Former bishop's palace

Cuddesdon Palace was the bishop's palace for the diocese of Oxford, located near the village of Cuddesdon, Oxfordshire, England.

==History==
Cuddesdon Palace was completed by 1634 for John Bancroft, who was Bishop of Oxford from 1632 until 1641. In 1644 during the English Civil War Royalist forces burned the palace to render it unusable by the Parliamentarian forces besieging Oxford. In 1676 John Fell was made Bishop of Oxford and in 1679 he commissioned the complete rebuilding of the palace. This was under the control of a builder named Richard Frogley who subcontracted the sculptor Thomas Wood of Oxford for the ornamentation.

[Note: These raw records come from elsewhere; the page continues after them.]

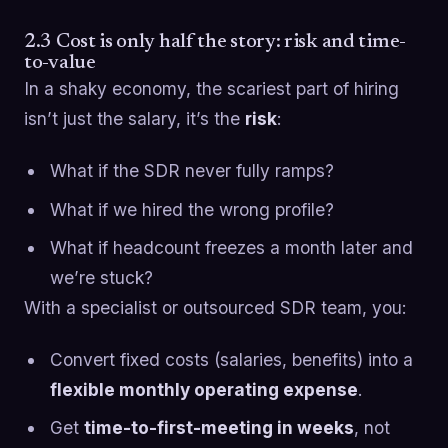
2.3 Cost is only half the story: risk and time-
to-value
In a shaky economy, the scariest part of hiring
isn’t just the salary, it’s the
risk
:
What if the SDR never fully ramps?
What if we hired the wrong profile?
What if headcount freezes a month later and
we’re stuck?
With a specialist or outsourced SDR team, you:
Convert fixed costs (salaries, benefits) into a
flexible monthly operating expense
.
Get
time-to-first-meeting in weeks
, not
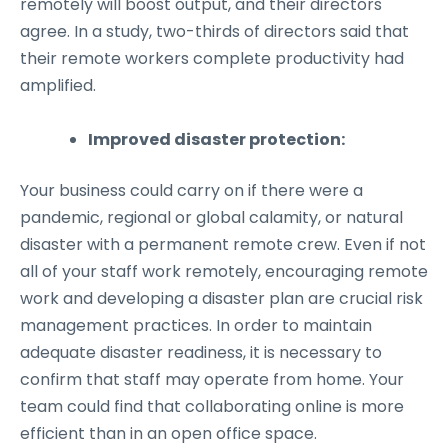
remotely will boost output, and their directors
agree. In a study, two-thirds of directors said that
their remote workers complete productivity had
amplified.
Improved disaster protection:
Your business could carry on if there were a
pandemic, regional or global calamity, or natural
disaster with a permanent remote crew. Even if not
all of your staff work remotely, encouraging remote
work and developing a disaster plan are crucial risk
management practices. In order to maintain
adequate disaster readiness, it is necessary to
confirm that staff may operate from home. Your
team could find that collaborating online is more
efficient than in an open office space.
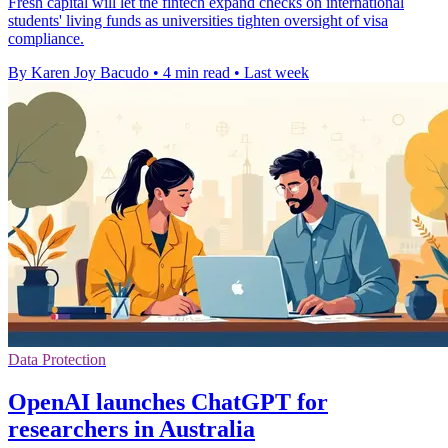
Fresh capital will let the fintech expand checks on international
students' living funds as universities tighten oversight of visa
compliance.
By Karen Joy Bacudo
•
4 min read
•
Last week
Data Protection
OpenAI launches ChatGPT for
researchers in Australia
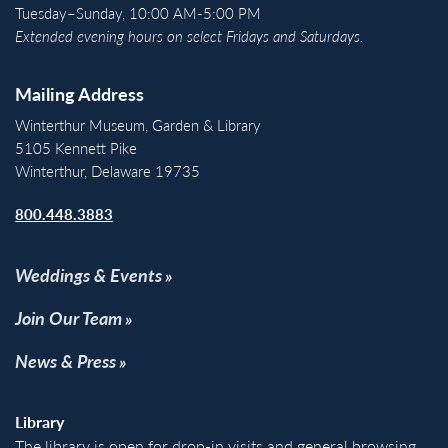
Tuesday–Sunday, 10:00 AM-5:00 PM
Extended evening hours on select Fridays and Saturdays.
Mailing Address
Winterthur Museum, Garden & Library
5105 Kennett Pike
Winterthur, Delaware 19735
800.448.3883
Weddings & Events
Join Our Team
News & Press
Library
The library is open for drop-in visits and general browsing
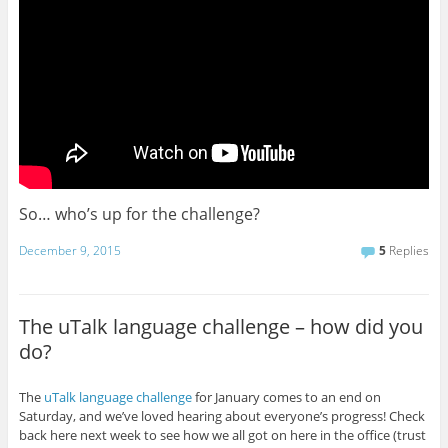
So… who’s up for the challenge?
December 9, 2015
5
Replies
The uTalk language challenge – how did you
do?
The
uTalk language challenge
for January comes to an end on
Saturday, and we’ve loved hearing about everyone’s progress! Check
back here next week to see how we all got on here in the office (trust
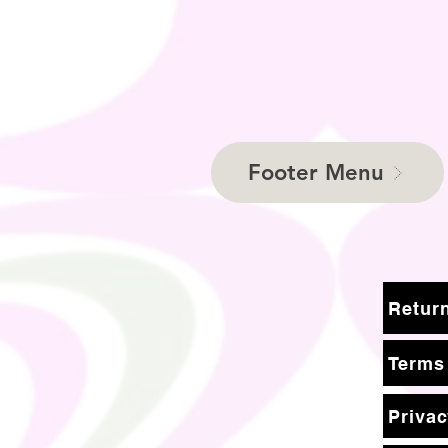
Footer Menu
Terms
Privac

In 1846 Bishop Samuel Wilberforce had the chapel of Saints Peter and Paul added to the Palace. It was designed by the Gothic Revival architect Benjamin Ferrey. In 1854, Wilberforce opened Ripon College Cuddesdon opposite the palace.

Successive bishops of Oxford resided at the palace until Thomas Banks Strong retired in 1937. For the duration of the Second World War Queen Anne's Bounty was evacuated from London and occupied the palace. Thereafter, The Society of the Salutation of Mary the Virgin occupied the palace from 1946 until 1949. In the 1960s the palace was in private use for a few years, but it burnt down before the end of that decade. The bishop's chapel escaped the fire and survives in the grounds of the house that replaced the palace.

The Bishop of Oxford now resides in North Oxford.